To do: The records below need to be repeated exactly, with every picture left out.

Materials provided:
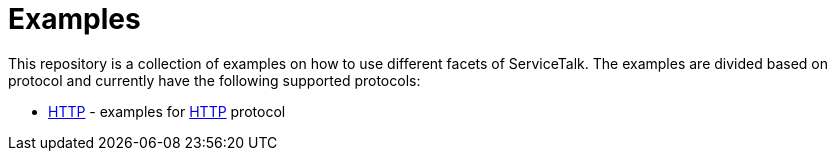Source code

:= Examples

This repository is a collection of examples on how to use different facets of ServiceTalk.
The examples are divided based on protocol and currently have the following supported protocols:

- xref:http/index.adoc[HTTP] - examples for link:https://tools.ietf.org/html/rfc7231[HTTP]
protocol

Problem solution:
Source code

:= Examples

This repository is a collection of examples on how to use different facets of ServiceTalk.
The examples are divided based on protocol and currently have the following supported protocols:

- xref:http/index.adoc[HTTP] - examples for link:https://tools.ietf.org/html/rfc7231[HTTP]
protocol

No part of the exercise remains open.